Item Response Theory (also known as Modern Test Theory) is a mathematical approach for quantifying latent traits based on the fundamental assumption that a subject’s response to an item is a function of the difference between 1) his/her abilities and 2) the characteristics of the item. Within this class, the Rasch model specifically defines difficulty/facility as the sole parameter of interest when evaluating items. This approach was developed in the 1950s by the Danish mathematician Georg Rasch as a tool for achievement testing among school children. In addition to its continued use in educational assessment, the Rasch model is widely applied by the social sciences, which depend heavily on patient-reported outcomes, and more recently, has been adopted by the fields of clinical and public health research as a tool for investigating diverse health outcomes, including rehabilitation and community violence.
Purpose of the Model
In the physical sciences, fundamental (i.e. mass & volume) and derived (indirectly detected, i.e. density) measurements for quantifying the attributes of objects are widely available. However, owing to the complex nature of humans, measurements capable of capturing the unobservable qualities of beliefs and behaviors are less straightforward (“we can’t physically align bits of the human psyche” Bond & Fox 2012, pg 6).

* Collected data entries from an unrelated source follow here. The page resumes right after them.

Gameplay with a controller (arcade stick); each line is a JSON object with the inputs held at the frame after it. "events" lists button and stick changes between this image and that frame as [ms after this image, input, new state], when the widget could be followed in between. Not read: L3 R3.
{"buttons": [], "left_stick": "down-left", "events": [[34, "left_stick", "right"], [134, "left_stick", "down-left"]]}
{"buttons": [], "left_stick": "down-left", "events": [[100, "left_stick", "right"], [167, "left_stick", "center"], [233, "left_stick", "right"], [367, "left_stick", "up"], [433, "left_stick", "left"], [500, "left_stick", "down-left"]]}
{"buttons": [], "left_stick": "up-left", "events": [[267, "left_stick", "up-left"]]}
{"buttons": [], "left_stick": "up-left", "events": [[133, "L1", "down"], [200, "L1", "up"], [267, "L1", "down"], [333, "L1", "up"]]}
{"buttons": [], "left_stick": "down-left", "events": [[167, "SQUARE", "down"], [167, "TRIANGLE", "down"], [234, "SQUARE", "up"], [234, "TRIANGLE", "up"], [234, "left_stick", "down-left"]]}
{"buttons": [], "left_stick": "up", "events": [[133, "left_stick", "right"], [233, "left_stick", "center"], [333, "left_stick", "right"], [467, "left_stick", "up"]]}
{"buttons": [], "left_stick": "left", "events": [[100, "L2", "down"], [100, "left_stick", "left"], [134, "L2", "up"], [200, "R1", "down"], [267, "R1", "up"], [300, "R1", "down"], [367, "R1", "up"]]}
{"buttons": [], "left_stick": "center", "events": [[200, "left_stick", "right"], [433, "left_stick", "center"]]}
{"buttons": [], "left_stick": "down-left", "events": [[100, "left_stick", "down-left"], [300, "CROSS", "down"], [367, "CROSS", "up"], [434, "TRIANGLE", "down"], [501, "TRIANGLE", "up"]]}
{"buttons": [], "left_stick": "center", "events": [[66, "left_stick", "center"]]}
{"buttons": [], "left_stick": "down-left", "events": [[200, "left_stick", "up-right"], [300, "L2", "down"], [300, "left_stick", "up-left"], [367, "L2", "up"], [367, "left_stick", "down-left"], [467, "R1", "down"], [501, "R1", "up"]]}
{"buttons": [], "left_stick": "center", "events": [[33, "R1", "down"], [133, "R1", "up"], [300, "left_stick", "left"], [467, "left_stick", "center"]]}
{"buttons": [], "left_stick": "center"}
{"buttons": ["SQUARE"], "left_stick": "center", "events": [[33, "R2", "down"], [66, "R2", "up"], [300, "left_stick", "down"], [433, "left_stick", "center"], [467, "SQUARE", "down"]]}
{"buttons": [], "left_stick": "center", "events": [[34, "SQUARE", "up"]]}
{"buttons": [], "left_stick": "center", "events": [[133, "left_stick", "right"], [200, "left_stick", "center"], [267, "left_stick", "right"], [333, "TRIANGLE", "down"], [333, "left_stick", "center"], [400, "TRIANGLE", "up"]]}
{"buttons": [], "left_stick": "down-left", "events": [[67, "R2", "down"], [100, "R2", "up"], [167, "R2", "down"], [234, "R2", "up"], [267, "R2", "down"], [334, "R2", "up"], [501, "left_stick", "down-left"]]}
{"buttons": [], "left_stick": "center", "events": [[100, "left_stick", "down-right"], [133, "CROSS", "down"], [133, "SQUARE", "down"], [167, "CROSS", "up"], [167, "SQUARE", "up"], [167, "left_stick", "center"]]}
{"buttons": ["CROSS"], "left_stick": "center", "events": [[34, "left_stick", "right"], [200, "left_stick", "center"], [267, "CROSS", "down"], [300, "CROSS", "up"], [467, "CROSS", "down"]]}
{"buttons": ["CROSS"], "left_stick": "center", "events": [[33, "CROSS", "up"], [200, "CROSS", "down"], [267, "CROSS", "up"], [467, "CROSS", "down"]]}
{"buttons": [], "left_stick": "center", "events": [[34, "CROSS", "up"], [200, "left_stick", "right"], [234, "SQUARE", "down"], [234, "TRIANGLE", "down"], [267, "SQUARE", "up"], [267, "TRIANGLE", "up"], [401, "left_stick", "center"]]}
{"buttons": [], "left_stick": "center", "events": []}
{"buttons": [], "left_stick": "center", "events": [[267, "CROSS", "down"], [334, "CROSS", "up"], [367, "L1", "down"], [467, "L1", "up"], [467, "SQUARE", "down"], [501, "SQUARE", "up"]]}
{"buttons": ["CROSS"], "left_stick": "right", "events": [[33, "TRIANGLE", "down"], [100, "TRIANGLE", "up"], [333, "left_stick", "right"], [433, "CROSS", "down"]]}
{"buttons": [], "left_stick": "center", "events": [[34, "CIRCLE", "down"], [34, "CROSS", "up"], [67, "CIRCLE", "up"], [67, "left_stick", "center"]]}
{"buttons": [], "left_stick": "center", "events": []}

Clinicians and researchers frequently rely on scales, indices and other item-based quantitative instruments to derive variables for measuring latent constructs. For example, questions regarding hopelessness may be included on a scale developed to assess depression. The Rasch model provides a mathematical framework against which test developers can compare empirical data to assess an instrument’s capacity to emulate the properties of fundamental measurement (invariance and unidimensionality) and thus serve as a tool for quantifying unobservable human conditions.
Applied Rasch Analysis
The Rasch model is built on the assumption that the most parsimonious and effective predictor of a trait is the relationship between the difficulty of an item and the ability of a person. It is based on the underlying logic that subjects have a higher probability of correctly answering easier items and a lower probability of answering more difficult items. An investigator begins instrument development by reviewing existing literature and evaluating any prior knowledge of the latent trait. The instrument is then piloted on a sample that meets the criteria for the target population (considering age, sex, health status, etc) and the resulting data are compared against the Rasch model. Figure 1 below (Bond & Fox 2007) and the following steps outline the approach taken by the Rasch model for assessing instrument development based on dichotomous data. Technical details are provided in the following section.
Calculate the percent correct for each person, this will result in an ordinal raw score. Convert the raw score percentage for each person into the odds of success by calculating the ratio of each person’s percent correct divided by the percent incorrect [(p) /(1-p)]. Take the log of the odds of success to calculate person ability. This transformation resolves the problem of compression at the ends of the raw scores. On the plot, blue squares represent person ability.
Repeat step 1 for item difficulty (percent subjects that answered item correct / percent of subjects that answered incorrect). On the plot, pink circles represent Item difficulty.
Plot these estimates against the idealized (perfect unidimensionality) Rasch model, which is portrayed on the plot as a vertical line and represents the relationship between items and ability on a logit (aka log odds ratio) scale. The average logit (probability of success) is set to 0.
The size of each object provides an inverse representation of its error (smaller objects have less error). Error is expected to increases at either end of the line as few subjects have low or high abilities and few items are scored incorrect or correct by all subjects. Item precision will increase with increased instrument administration, while person estimates will improve with the addition of appropriate items to the instrument.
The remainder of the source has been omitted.